Requirements for Business Rule Standardization

Enough should be standardized to support real business applications. Otherwise, consumers won't enjoy the benefit of choice among several rule vendors. Following are characteristics that seem to be common among commercial business rule products.

The action part of a rule should be able to interact with the world. For example, it should be able to append to a log of rule firings, invoke a web service to retrieve new facts, remove facts from consideration, or update a database.

Rules should have XML syntax for interoperability and syntax familiar to business analysts. For example,

    age of driver is less than 30

is better than

    driver[@age < 30]

and

    op:lt(age(?driver), 30).

It is okay for the business syntax to be supported by a tool or XSLT transformation.

A group of rules with a regular structure can be specified using spreadsheet-like decision table syntax. This syntax makes it easy to visually or automatically check for gaps or overlaps in rule coverage.

Some rules in a group may conflict. There must be one or more standard strategies to resolve conflicts. (A conflict occurs when the conditions of more than one rule are satisfied at the same time. A resolution strategy is the order in which those rules are fired.)

Support inferencing within a group of rules. Inferencing occurs when a rule action that adds, deletes, or modifies facts triggers another rule to fire whose action adds, deletes, or modifies facts, and so on.

The above characteristics suggest an implementation that relies on forward chaining production systems. Some support for backward chaining is also useful for fetching expensive facts on demand. For example, a rule might deny a loan if the applicant is jobless or has a poor credit history. Because job status is present on the loan application but credit history must be fetched (at some cost) from a credit bureau, it makes sense for the rule to fetch the credit history only if the applicant has a job.

Rules reason on facts. Facts may originate from XML, or they may originate in application objects such as Java beans or in database tables. A standard rule language must have a standard way to define facts that is independent of where those facts originate. A separate binding mechanism must be provided to handle the details of mapping to and from various data sources.

A fact definition encapsulates the binding information and stores additional metadata such as business-friendly names to use in rules. Commonly, facts are flat, not tree structured. A fact is a set of named fields and typed values. This allows simple rule syntax to reference fields of facts in rules. A highly structured document such as a purchase order would be mapped to several facts, possibly using the Java API for XML Binding (JAXB) or using an Xpath expression for each field.

When facts are bound to programming language objects, it must be possible to invoke methods on those objects, including the ability to invoke methods in rule conditions. Note that heavy use of a particular programming language binding in rules can limit the portability of those rules. This fact suggests that a standard rule language should provide a rich set of built-in functions and the ability to define and invoke new functions in order to minimize dependence on any particular programming language.

Rules should balance declarative and procedural semantics. Rules are seldom 100% declarative. Often, some kind of "rule flow" is required. For example, a number of rules might examine a shopping cart and propose a number of discounts, based on customer history and inventory levels. A "best discount" rule selects the maximum proposed discount. The "best discount" rule should not allowed to fire until all of the proposals have been generated.

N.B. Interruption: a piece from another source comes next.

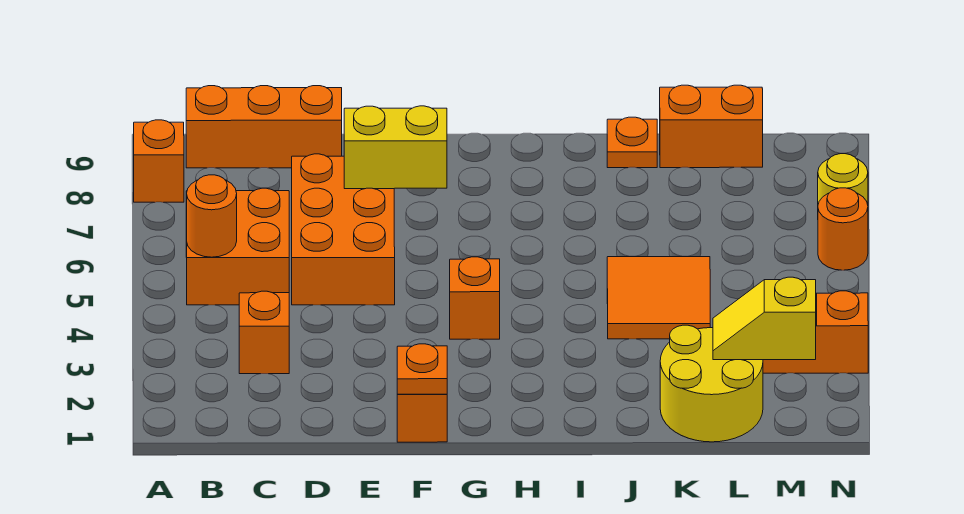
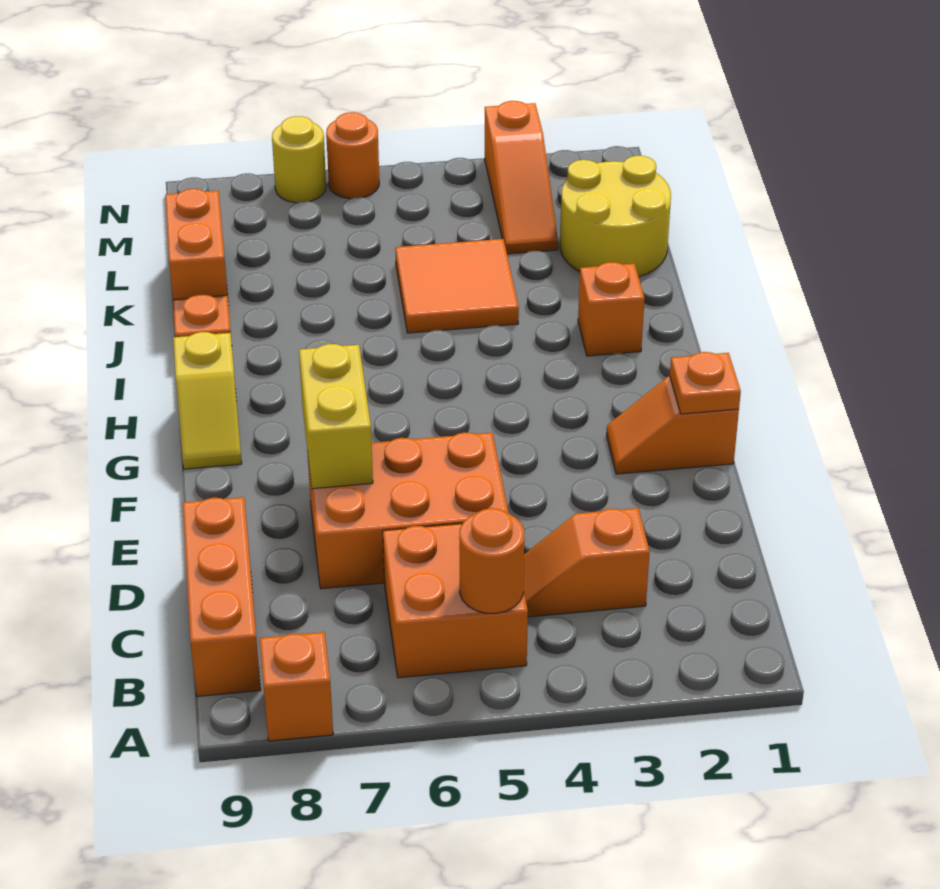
orange 1x1 brick [450,257,500,339] -> orange 1x1 brick moved to [578,262,645,356]
yellow 1x2 slope [713,277,816,360] -> yellow 1x2 slope moved to [173,332,242,469]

Finally, a rule-enabled application needs to control the execution of rules on facts. Rules typically apply only to certain facts that have been "asserted", or inserted into "working memory". One solution is to provide a web service for invoking rules. The service should provide methods to pass facts and rules to the rule engine, allow the rule engine to demand additional facts (backward chaining) and to return results and tracing/debugging information.